「必ず治る病気になる」ALSと闘う恩田聖敬さんの思い
恩田聖敬さん(株式会社まんまる笑店 代表取締役社長)
生まれ故郷である岐阜のプロサッカーチーム「FC岐阜」の代表取締役に就任したのが、2014年、35歳の時でした。
それまで、東京のアミューズメント事業会社で取締役を務めていたのですが、その会社のオーナーがFC岐阜の支援を始めたことで、私が代表に抜擢されたのです。私は天職を得た気持ちでした。

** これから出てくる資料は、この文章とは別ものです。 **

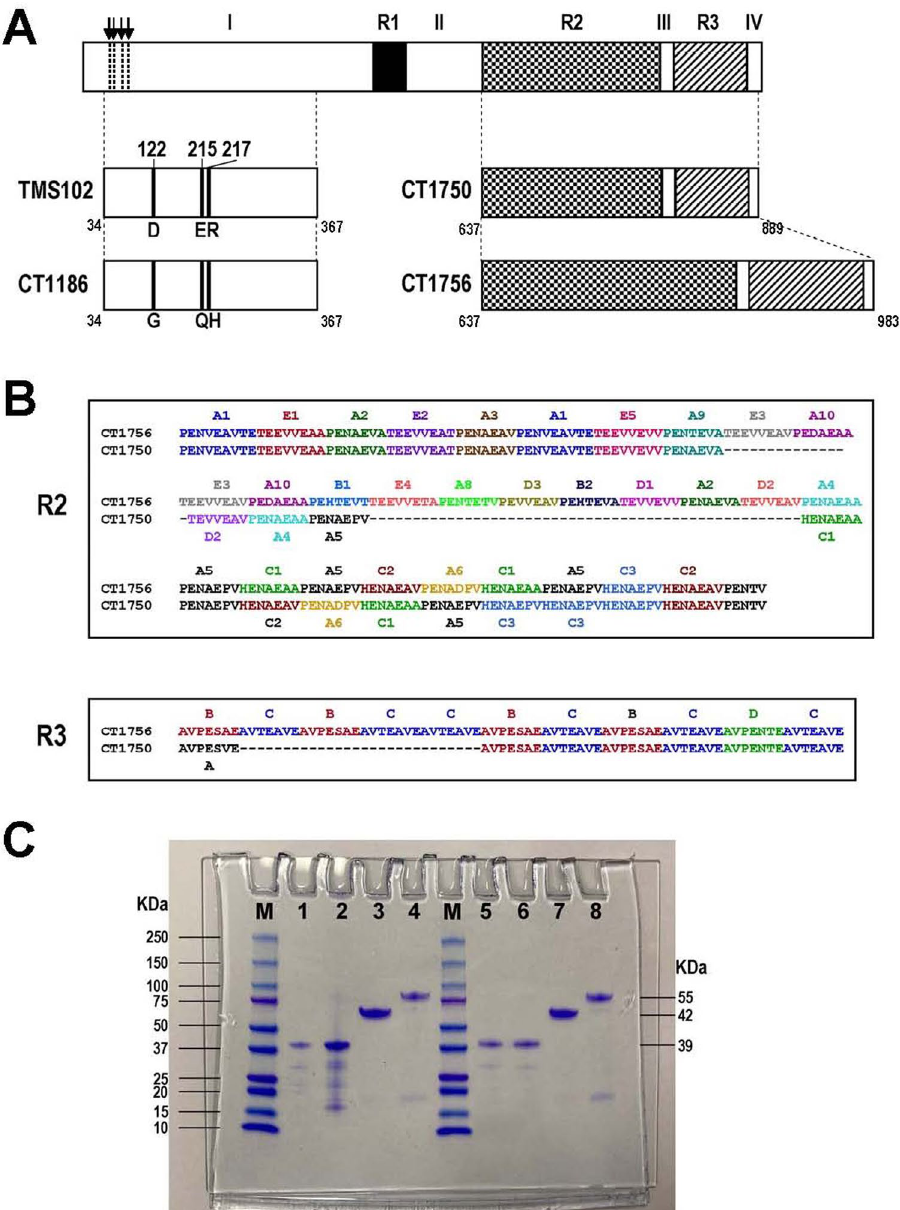
Figure 1. ( A ) Structure of PvMSP9 depicting conserved domains (I–III) and repeat domains (R1–R3). Approximate locations, amino acid substitutions and length of repeat domains in the recombinant proteins are shown correspondingly underneath. Four conserved cysteines at residues 49, 52, 64 and 71 are marked with downward arrows and broken vertical lines in the upper diagram. Positions of the first and the last amino acid residues for each recombinant protein are shown underneath at both ends of the schemes ( B ) Amino acid sequences of repeat domains R2 and R3 in recombinant proteins CT1750 and CT1756. The nomenclatures for the repeat units are listed above and below the sequences with corresponding colors. ( C ) Coomassie brilliant blue-stained SDS gel of purified PvMSP9 recombinant proteins. Lane M represents molecular weight marker. Lanes 1–4 are proteins TMS102, CT1186, CT1750 and CT1756, respectively, under reducing condition (with β-mercaptoethanol). Lanes 5–8 are the corresponding proteins under non-reducing condition (without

就任前の2013年暮れに、じゃんけんでチョキを出そうとしたら、うまく出せない。箸を持つ手に力が入らない……といったちょっとした体の違和感を覚える日が増えました。脳外科で診察を受けたのですが、MRI検査をしても異常なし。チームドクターの整形外科医に相談したところ、精密検査を勧められ、2014年5月に大学病院で検査を受けました。すると、「ALS」(筋萎縮性側索硬化症)と診断されたのです。体を動かすための神経系が徐々に障害され、手足や喉、呼吸に必要な筋肉が衰えていく難病です。
当時の症状は右手の違和感だけで、ALSと言われてもまったく実感が湧かず、それよりも「新生FC岐阜」のことで頭がいっぱい。誤診かもしれないし、病気のことは横に置いておこうという気持ちでした。